> SOURCE MATERIAL
□ □ □ □
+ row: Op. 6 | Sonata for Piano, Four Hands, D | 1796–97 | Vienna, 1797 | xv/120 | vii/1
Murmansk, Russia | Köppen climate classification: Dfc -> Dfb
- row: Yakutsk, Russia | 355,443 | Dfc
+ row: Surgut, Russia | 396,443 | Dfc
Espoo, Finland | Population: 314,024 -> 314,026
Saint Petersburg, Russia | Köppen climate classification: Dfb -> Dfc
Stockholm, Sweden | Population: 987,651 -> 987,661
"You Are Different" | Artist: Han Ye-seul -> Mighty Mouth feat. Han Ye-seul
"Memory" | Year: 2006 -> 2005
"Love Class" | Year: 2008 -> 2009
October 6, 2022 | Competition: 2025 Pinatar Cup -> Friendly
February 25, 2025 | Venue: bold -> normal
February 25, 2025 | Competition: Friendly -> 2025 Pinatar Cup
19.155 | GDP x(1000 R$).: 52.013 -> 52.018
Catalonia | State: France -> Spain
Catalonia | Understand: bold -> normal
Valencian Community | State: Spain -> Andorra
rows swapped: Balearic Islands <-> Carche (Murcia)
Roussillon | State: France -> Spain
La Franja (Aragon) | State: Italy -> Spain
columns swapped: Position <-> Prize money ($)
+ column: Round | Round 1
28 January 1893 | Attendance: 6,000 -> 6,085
□ □ □ □
Reproduce every line of the records above without changing anything.

> FINISHED ANSWER
+ row: Op. 6 | Sonata for Piano, Four Hands, D | 1796–97 | Vienna, 1797 | xv/120 | vii/1
Murmansk, Russia | Köppen climate classification: Dfc -> Dfb
- row: Yakutsk, Russia | 355,443 | Dfc
+ row: Surgut, Russia | 396,443 | Dfc
Espoo, Finland | Population: 314,024 -> 314,026
Saint Petersburg, Russia | Köppen climate classification: Dfb -> Dfc
Stockholm, Sweden | Population: 987,651 -> 987,661
"You Are Different" | Artist: Han Ye-seul -> Mighty Mouth feat. Han Ye-seul
"Memory" | Year: 2006 -> 2005
"Love Class" | Year: 2008 -> 2009
October 6, 2022 | Competition: 2025 Pinatar Cup -> Friendly
February 25, 2025 | Venue: bold -> normal
February 25, 2025 | Competition: Friendly -> 2025 Pinatar Cup
19.155 | GDP x(1000 R$).: 52.013 -> 52.018
Catalonia | State: France -> Spain
Catalonia | Understand: bold -> normal
Valencian Community | State: Spain -> Andorra
rows swapped: Balearic Islands <-> Carche (Murcia)
Roussillon | State: France -> Spain
La Franja (Aragon) | State: Italy -> Spain
columns swapped: Position <-> Prize money ($)
+ column: Round | Round 1
28 January 1893 | Attendance: 6,000 -> 6,085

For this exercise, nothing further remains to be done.